▸ Material shown:
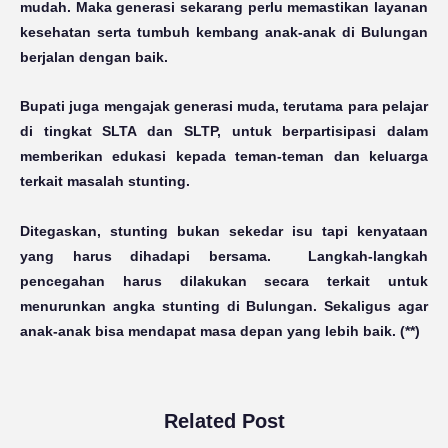
mudah. Maka generasi sekarang perlu memastikan layanan
kesehatan serta tumbuh kembang anak-anak di Bulungan
berjalan dengan baik.
Bupati juga mengajak generasi muda, terutama para pelajar
di tingkat SLTA dan SLTP, untuk berpartisipasi dalam
memberikan edukasi kepada teman-teman dan keluarga
terkait masalah stunting.
Ditegaskan, stunting bukan sekedar isu tapi kenyataan
yang harus dihadapi bersama. Langkah-langkah
pencegahan harus dilakukan secara terkait untuk
menurunkan angka stunting di Bulungan. Sekaligus agar
anak-anak bisa mendapat masa depan yang lebih baik. (**)
Related Post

▸ What you should do: From the line that contains "berjalan dengan baik." down to the last line of the listing above, repeat each line exactly, and include nothing else.

▸ Problem solution:
berjalan dengan baik.
Bupati juga mengajak generasi muda, terutama para pelajar
di tingkat SLTA dan SLTP, untuk berpartisipasi dalam
memberikan edukasi kepada teman-teman dan keluarga
terkait masalah stunting.
Ditegaskan, stunting bukan sekedar isu tapi kenyataan
yang harus dihadapi bersama. Langkah-langkah
pencegahan harus dilakukan secara terkait untuk
menurunkan angka stunting di Bulungan. Sekaligus agar
anak-anak bisa mendapat masa depan yang lebih baik. (**)
Related Post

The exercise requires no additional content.